[[ DATA FOR REVIEW open ]]
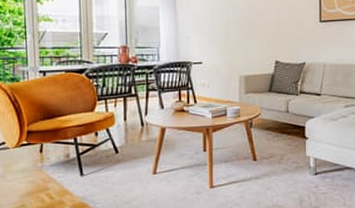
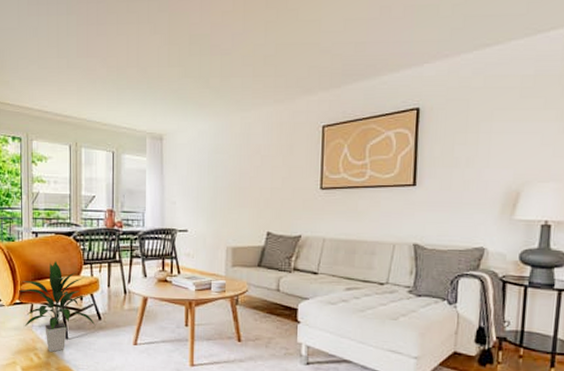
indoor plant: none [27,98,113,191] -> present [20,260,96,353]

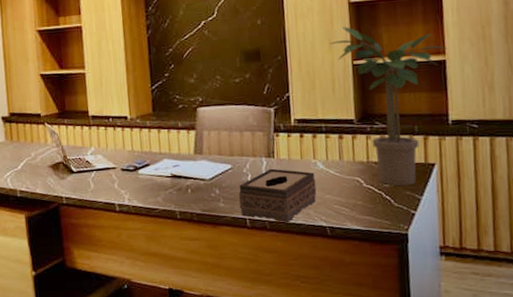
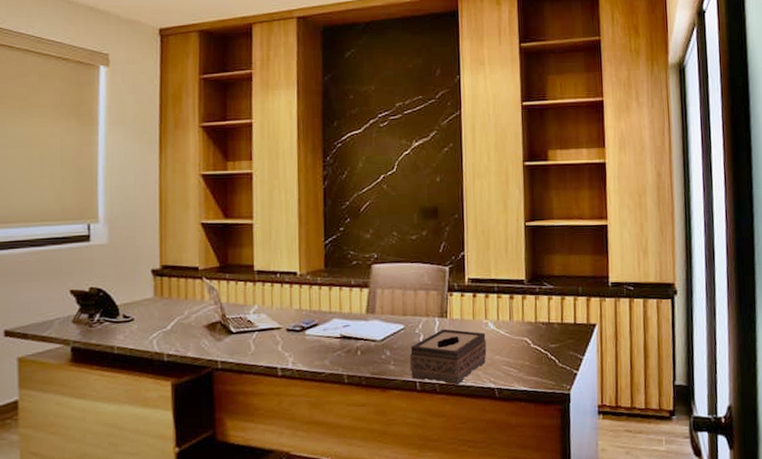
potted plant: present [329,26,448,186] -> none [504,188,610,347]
[[ DATA FOR REVIEW closed ]]
[[ DATA FOR REVIEW open ]]
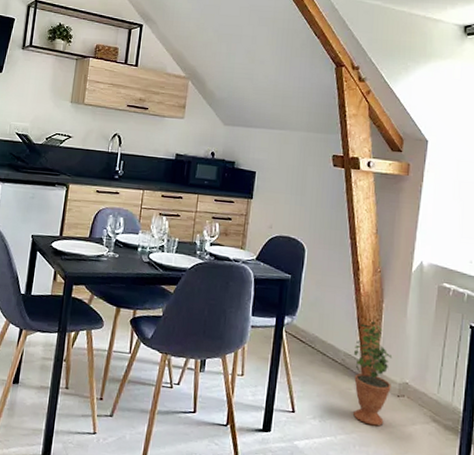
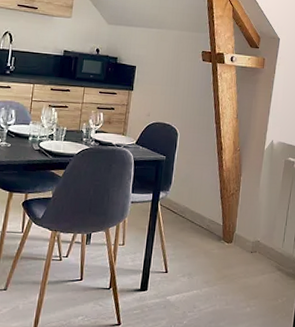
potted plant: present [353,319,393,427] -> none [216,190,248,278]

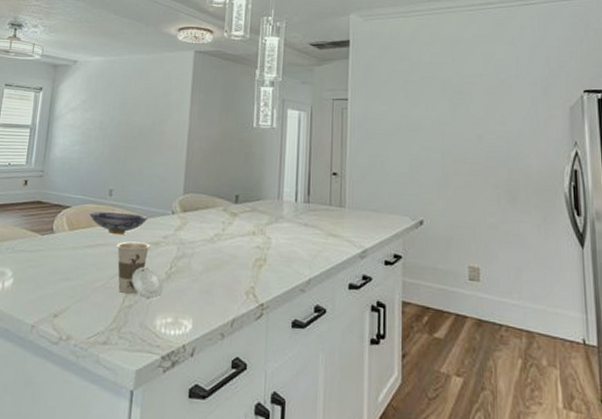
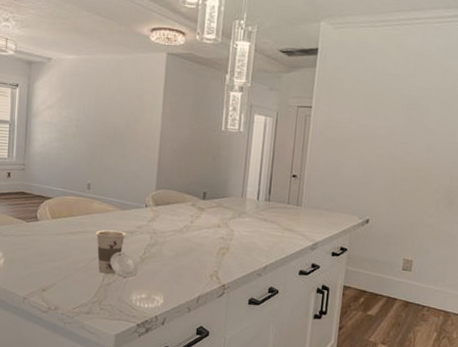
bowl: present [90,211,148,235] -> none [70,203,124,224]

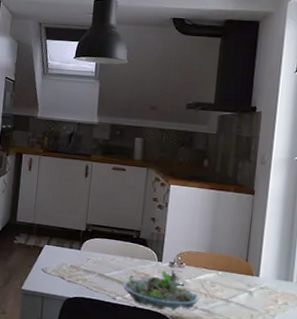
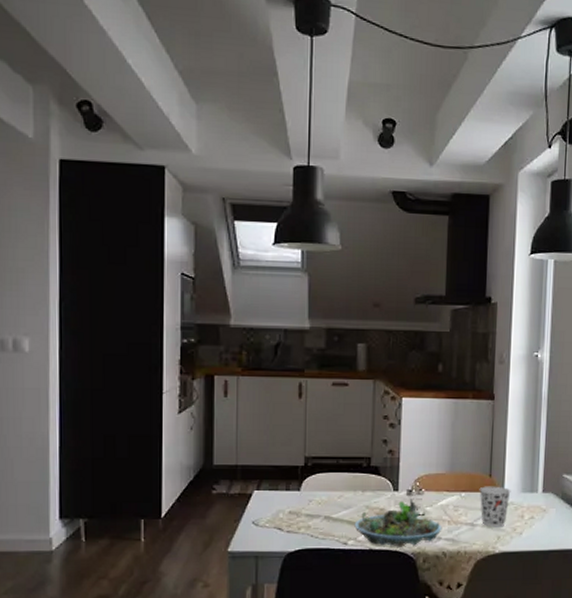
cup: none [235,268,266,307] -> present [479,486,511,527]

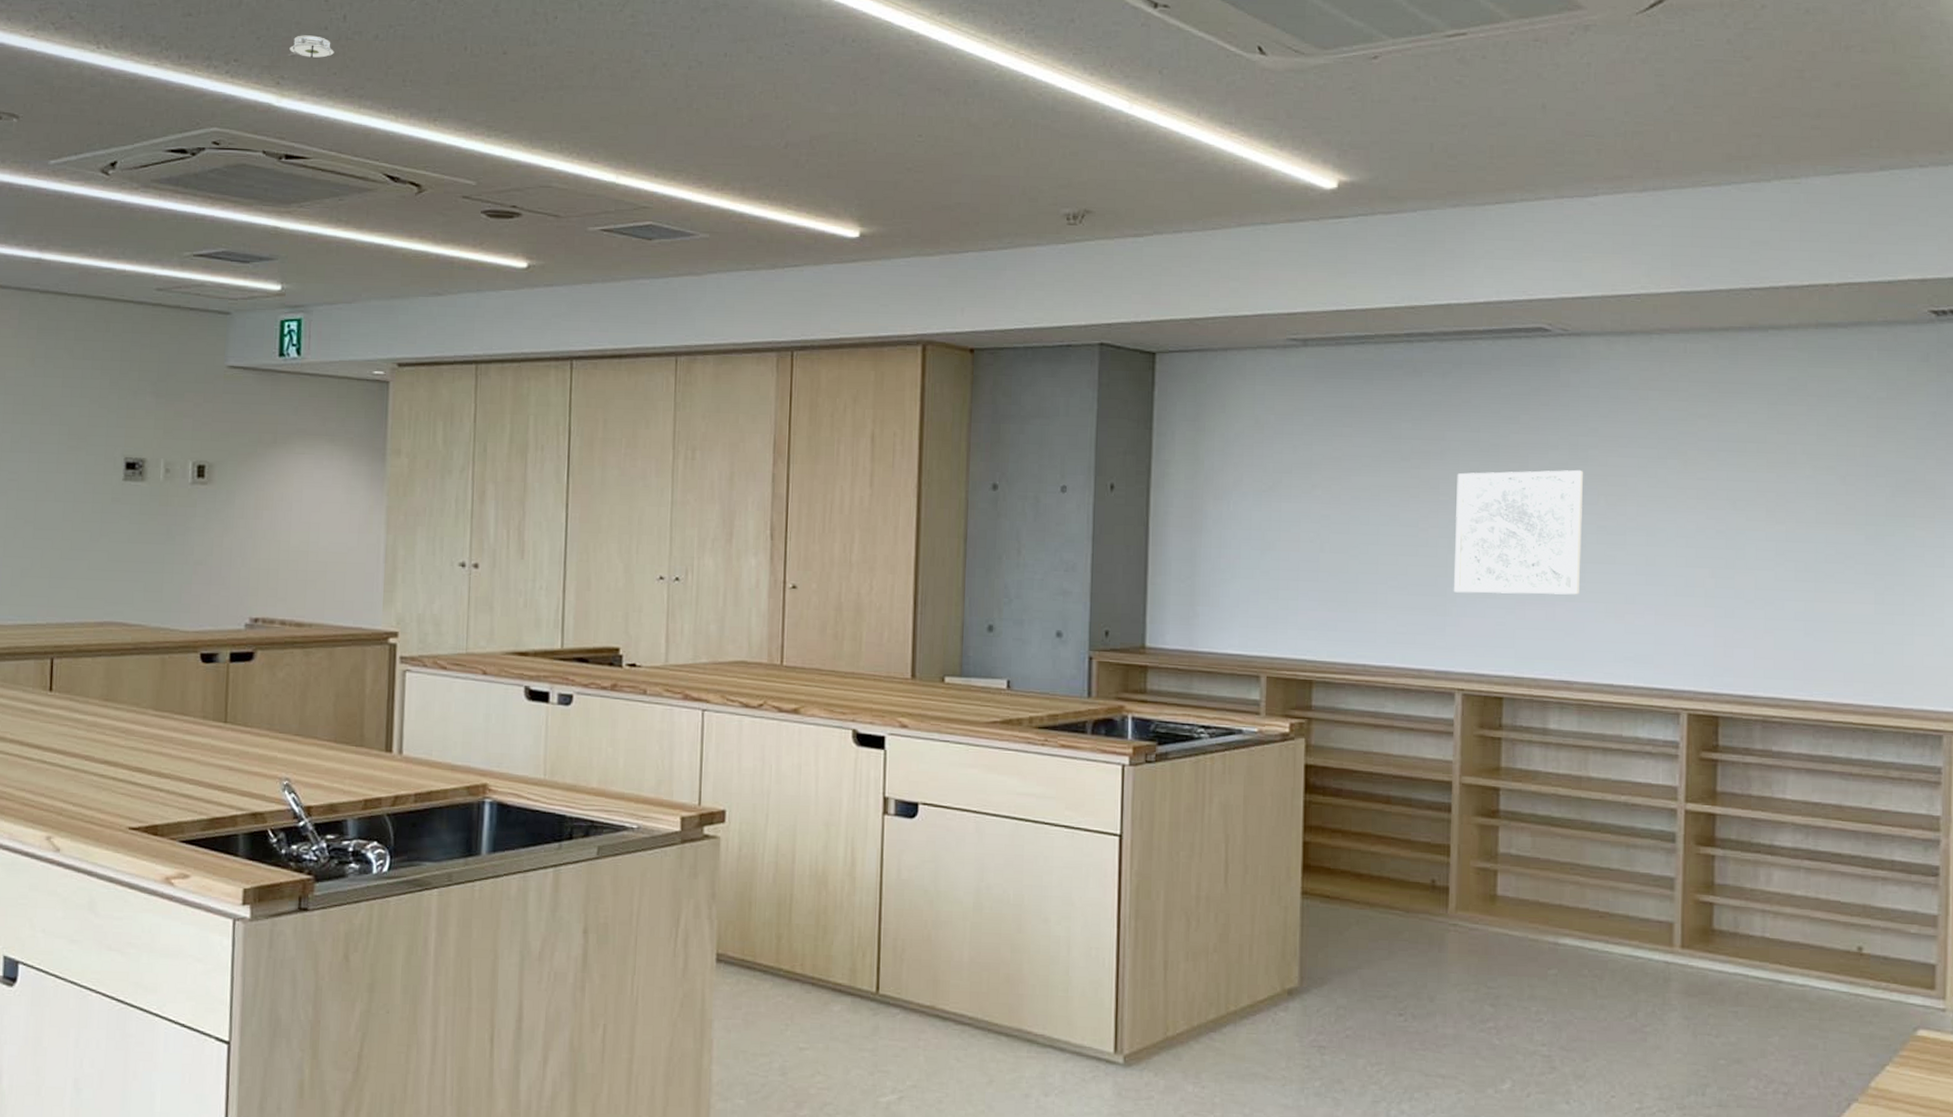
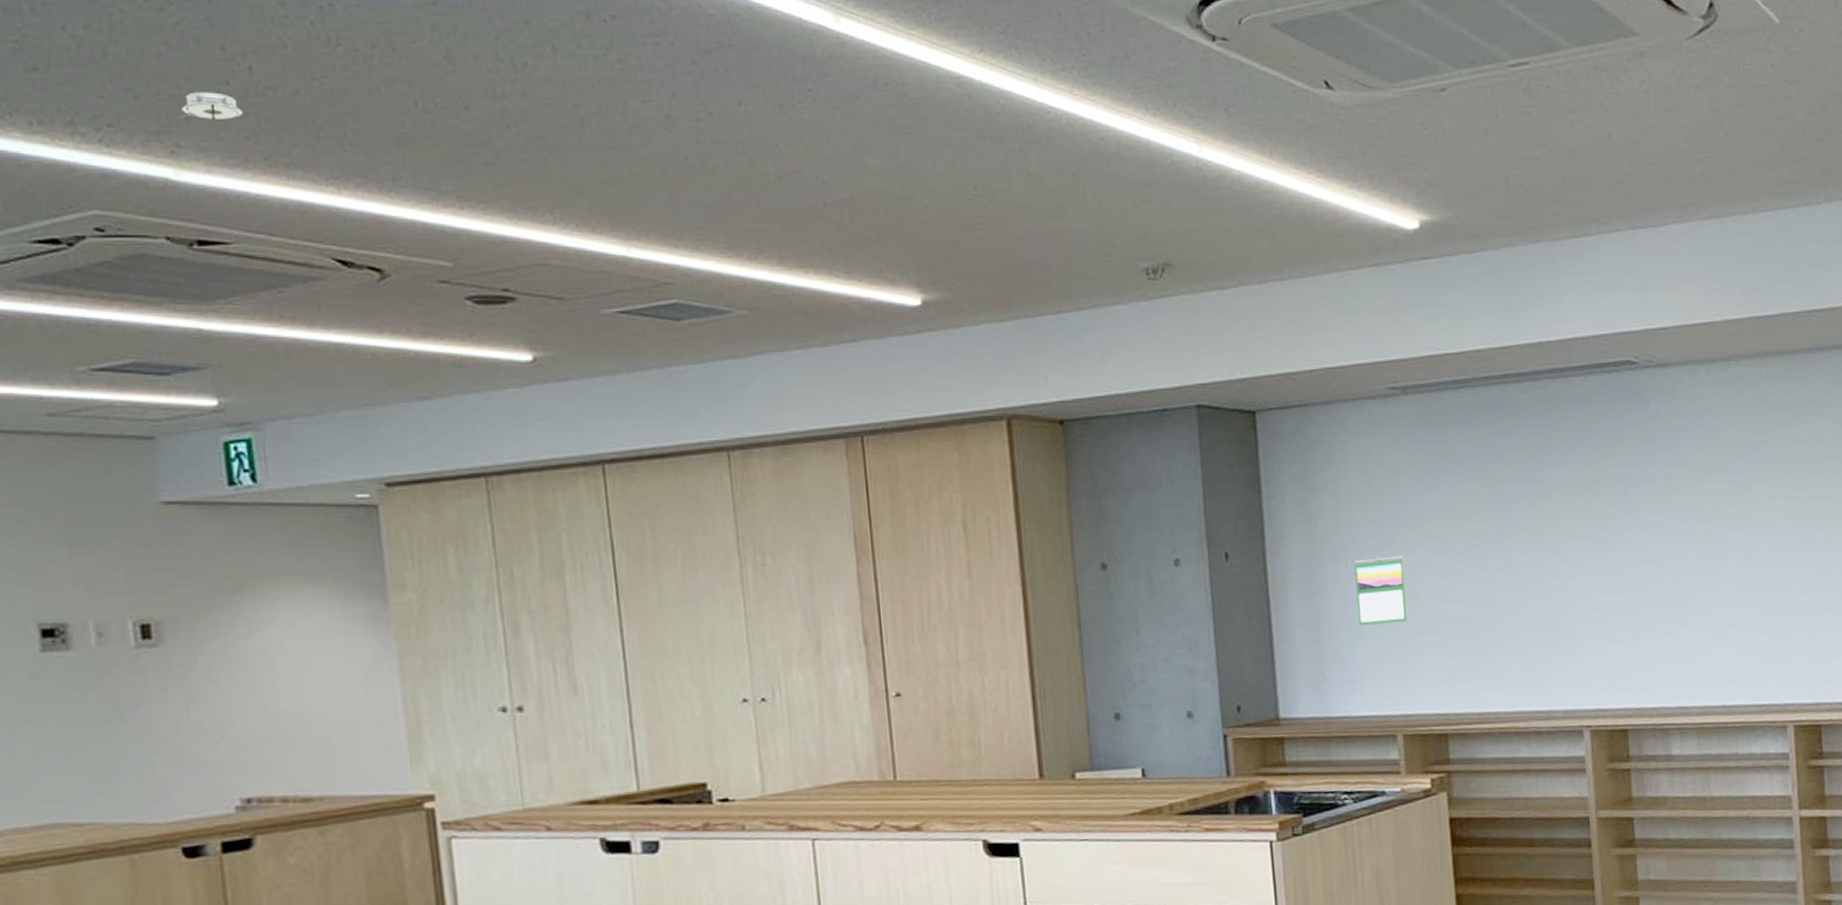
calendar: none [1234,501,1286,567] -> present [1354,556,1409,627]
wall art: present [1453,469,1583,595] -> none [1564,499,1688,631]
[[ DATA FOR REVIEW closed ]]
**WHAT IS NEEDED:** Count of lines with "plant": please work it out for the entries above and give the number by itself.

**SOLUTION TO THIS TASK:** 3